*TASK INSTRUCTIONS:* Only lines containing "associated" belong in the answer, each copied from the entries below.

*DATA LISTING:*
--- START ---

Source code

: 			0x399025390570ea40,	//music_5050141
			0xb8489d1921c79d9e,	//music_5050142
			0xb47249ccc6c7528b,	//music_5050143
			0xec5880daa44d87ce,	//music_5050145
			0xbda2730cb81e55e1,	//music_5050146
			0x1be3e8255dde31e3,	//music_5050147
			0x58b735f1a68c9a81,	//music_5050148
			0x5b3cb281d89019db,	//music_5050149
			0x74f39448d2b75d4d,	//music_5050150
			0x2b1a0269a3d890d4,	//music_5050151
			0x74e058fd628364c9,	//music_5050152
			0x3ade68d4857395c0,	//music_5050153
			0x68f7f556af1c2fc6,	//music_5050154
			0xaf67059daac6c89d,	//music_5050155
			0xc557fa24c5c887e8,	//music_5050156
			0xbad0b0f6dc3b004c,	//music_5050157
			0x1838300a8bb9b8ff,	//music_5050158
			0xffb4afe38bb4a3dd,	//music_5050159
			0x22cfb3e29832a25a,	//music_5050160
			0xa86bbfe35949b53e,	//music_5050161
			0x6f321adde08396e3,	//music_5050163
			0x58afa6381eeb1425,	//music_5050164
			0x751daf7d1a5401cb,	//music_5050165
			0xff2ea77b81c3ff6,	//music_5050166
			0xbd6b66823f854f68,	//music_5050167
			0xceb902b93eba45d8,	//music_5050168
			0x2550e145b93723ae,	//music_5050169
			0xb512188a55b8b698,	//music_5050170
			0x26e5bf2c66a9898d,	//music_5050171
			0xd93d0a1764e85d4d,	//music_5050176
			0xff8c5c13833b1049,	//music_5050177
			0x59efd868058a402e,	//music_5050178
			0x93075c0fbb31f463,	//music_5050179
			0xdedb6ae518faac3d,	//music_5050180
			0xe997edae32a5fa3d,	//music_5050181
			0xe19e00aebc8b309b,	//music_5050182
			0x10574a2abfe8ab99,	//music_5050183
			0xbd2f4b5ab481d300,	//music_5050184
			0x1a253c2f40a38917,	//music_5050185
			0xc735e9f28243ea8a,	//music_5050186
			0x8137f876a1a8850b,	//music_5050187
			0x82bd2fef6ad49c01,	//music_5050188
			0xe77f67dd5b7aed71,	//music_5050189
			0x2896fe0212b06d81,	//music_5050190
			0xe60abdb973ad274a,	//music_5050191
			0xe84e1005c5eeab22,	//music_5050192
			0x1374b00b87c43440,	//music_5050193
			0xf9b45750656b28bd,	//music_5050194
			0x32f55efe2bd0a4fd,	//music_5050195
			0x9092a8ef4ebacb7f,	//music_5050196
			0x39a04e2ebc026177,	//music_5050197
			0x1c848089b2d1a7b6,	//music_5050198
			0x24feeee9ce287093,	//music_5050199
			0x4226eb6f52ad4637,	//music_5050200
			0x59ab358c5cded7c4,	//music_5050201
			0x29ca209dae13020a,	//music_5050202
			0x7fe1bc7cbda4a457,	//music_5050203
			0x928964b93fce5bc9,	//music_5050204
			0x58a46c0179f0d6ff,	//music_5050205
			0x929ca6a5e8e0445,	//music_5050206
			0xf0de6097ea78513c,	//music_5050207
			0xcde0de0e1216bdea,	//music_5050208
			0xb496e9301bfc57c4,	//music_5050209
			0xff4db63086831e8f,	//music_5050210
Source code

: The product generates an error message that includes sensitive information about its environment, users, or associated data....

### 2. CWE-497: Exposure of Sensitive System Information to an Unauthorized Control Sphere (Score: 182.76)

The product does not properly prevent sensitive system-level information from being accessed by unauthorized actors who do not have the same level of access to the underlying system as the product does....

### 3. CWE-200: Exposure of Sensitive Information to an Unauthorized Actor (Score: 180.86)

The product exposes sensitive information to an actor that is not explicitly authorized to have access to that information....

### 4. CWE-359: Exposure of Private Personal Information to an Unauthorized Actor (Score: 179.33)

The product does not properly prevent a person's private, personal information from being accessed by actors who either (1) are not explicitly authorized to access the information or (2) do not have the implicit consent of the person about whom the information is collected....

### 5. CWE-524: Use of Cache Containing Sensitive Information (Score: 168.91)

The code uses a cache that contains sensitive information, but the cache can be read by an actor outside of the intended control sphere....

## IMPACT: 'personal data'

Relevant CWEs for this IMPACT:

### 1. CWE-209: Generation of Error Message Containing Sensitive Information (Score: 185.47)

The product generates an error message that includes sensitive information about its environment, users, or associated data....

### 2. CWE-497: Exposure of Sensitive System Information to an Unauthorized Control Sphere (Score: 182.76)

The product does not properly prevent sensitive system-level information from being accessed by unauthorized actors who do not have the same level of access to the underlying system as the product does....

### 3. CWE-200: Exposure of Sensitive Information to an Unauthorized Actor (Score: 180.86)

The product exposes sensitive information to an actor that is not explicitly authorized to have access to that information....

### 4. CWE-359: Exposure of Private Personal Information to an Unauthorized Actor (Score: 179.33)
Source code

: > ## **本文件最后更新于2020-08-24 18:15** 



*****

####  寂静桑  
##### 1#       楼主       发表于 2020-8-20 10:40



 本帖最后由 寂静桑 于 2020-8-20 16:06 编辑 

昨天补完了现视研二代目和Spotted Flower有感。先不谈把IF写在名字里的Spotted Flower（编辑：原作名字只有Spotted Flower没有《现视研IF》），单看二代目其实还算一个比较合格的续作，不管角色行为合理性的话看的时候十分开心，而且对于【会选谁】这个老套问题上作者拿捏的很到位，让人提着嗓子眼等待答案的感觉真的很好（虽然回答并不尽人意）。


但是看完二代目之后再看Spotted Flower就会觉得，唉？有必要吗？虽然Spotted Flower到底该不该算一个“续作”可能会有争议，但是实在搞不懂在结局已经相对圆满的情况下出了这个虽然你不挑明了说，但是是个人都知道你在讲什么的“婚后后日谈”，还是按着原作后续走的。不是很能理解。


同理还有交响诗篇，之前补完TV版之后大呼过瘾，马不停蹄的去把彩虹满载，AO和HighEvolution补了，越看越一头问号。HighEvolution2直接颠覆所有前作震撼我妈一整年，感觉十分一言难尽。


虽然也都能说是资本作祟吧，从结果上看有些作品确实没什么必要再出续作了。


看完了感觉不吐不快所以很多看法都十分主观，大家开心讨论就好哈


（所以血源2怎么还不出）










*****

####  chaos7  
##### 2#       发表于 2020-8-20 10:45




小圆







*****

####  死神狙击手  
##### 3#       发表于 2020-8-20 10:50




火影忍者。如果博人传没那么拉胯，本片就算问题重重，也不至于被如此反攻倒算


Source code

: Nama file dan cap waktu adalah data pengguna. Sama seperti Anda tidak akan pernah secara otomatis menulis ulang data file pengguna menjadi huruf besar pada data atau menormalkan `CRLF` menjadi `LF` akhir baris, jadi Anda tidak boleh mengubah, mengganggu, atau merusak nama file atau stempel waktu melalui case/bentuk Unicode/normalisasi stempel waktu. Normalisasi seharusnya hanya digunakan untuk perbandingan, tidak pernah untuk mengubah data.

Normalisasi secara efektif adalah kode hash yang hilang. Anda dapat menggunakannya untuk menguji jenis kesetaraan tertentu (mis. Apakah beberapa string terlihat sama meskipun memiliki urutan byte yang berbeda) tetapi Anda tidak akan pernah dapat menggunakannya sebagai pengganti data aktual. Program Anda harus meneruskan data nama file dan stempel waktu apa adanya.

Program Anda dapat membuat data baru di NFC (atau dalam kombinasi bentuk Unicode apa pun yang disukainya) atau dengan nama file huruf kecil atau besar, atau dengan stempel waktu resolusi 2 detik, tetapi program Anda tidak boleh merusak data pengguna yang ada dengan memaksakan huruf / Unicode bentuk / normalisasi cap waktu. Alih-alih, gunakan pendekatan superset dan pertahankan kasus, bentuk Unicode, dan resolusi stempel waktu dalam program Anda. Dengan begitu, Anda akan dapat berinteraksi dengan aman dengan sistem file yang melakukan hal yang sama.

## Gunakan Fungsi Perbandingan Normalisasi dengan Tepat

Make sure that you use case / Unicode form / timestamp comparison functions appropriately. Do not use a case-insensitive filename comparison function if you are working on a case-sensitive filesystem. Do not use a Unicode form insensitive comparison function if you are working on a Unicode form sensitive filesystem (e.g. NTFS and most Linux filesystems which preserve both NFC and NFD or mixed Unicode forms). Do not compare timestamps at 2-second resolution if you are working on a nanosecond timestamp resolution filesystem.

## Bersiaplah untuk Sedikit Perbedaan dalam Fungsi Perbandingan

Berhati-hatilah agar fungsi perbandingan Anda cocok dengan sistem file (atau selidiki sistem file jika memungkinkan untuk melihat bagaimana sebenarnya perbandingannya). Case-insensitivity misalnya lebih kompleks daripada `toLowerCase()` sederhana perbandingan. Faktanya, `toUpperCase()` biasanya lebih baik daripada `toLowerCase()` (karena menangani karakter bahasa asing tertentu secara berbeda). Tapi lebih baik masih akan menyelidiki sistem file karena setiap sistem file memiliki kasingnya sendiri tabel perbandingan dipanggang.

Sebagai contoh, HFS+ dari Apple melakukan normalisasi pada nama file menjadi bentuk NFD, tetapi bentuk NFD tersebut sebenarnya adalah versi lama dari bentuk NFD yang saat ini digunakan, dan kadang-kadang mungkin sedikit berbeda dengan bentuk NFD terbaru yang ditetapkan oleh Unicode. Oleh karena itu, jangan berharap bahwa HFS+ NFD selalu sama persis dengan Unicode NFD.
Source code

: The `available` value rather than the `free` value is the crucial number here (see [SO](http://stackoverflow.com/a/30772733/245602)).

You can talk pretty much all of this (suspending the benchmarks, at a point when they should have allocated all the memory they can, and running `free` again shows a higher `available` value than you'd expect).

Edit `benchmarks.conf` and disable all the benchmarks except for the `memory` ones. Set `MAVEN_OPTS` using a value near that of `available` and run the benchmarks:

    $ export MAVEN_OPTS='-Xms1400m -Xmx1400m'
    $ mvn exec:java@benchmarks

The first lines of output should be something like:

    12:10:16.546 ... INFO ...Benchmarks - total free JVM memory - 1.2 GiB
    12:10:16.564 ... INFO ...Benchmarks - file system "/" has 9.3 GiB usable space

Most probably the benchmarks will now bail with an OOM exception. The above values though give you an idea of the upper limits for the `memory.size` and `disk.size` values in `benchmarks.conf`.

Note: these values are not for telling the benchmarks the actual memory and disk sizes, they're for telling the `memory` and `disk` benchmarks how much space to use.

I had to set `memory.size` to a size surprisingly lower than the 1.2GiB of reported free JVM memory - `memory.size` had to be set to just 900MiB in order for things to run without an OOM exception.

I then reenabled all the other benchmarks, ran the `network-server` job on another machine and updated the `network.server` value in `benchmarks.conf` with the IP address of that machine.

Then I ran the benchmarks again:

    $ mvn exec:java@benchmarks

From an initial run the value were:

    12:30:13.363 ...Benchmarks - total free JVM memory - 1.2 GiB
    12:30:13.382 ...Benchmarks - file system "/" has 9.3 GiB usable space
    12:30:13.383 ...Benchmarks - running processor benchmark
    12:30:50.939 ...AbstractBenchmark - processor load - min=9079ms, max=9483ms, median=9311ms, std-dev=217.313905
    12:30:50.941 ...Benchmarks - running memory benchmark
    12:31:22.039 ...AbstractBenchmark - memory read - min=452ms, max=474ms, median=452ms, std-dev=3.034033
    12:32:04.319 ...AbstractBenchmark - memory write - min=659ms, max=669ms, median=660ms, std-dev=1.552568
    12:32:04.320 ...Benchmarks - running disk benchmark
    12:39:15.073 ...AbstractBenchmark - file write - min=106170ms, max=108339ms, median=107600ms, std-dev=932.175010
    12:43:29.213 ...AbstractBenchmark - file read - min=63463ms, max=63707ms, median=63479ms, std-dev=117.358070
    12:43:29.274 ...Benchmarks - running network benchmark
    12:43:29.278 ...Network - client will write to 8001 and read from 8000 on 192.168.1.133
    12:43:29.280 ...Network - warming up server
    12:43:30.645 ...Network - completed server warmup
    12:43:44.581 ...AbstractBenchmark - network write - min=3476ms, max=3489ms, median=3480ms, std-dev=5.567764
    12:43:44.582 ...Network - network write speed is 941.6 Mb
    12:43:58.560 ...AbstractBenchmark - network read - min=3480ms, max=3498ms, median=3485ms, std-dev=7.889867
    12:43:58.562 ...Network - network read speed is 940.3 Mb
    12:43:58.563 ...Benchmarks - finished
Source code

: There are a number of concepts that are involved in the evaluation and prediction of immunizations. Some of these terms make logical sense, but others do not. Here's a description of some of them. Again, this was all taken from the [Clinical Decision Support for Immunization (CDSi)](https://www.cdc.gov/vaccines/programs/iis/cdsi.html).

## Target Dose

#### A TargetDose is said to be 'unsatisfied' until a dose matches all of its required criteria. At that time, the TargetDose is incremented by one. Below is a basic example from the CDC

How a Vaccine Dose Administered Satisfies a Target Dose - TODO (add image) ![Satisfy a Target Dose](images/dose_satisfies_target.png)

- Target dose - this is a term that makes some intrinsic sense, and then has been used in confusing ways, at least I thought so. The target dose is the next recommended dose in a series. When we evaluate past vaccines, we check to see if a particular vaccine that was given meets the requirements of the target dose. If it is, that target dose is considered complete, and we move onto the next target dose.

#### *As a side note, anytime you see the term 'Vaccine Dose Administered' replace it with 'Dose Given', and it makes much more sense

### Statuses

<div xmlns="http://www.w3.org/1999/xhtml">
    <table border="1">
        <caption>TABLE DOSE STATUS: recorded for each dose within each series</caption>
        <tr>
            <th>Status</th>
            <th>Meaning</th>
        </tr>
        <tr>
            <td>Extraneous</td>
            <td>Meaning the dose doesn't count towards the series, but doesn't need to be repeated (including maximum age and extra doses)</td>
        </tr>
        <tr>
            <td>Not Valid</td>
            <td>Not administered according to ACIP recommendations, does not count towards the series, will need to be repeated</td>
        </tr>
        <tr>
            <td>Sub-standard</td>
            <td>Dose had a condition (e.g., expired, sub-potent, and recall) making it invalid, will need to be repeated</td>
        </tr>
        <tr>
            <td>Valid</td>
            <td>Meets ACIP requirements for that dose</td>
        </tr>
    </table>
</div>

--- END ---

*PROBLEM SOLUTION:*
: The product generates an error message that includes sensitive information about its environment, users, or associated data....
The product generates an error message that includes sensitive information about its environment, users, or associated data....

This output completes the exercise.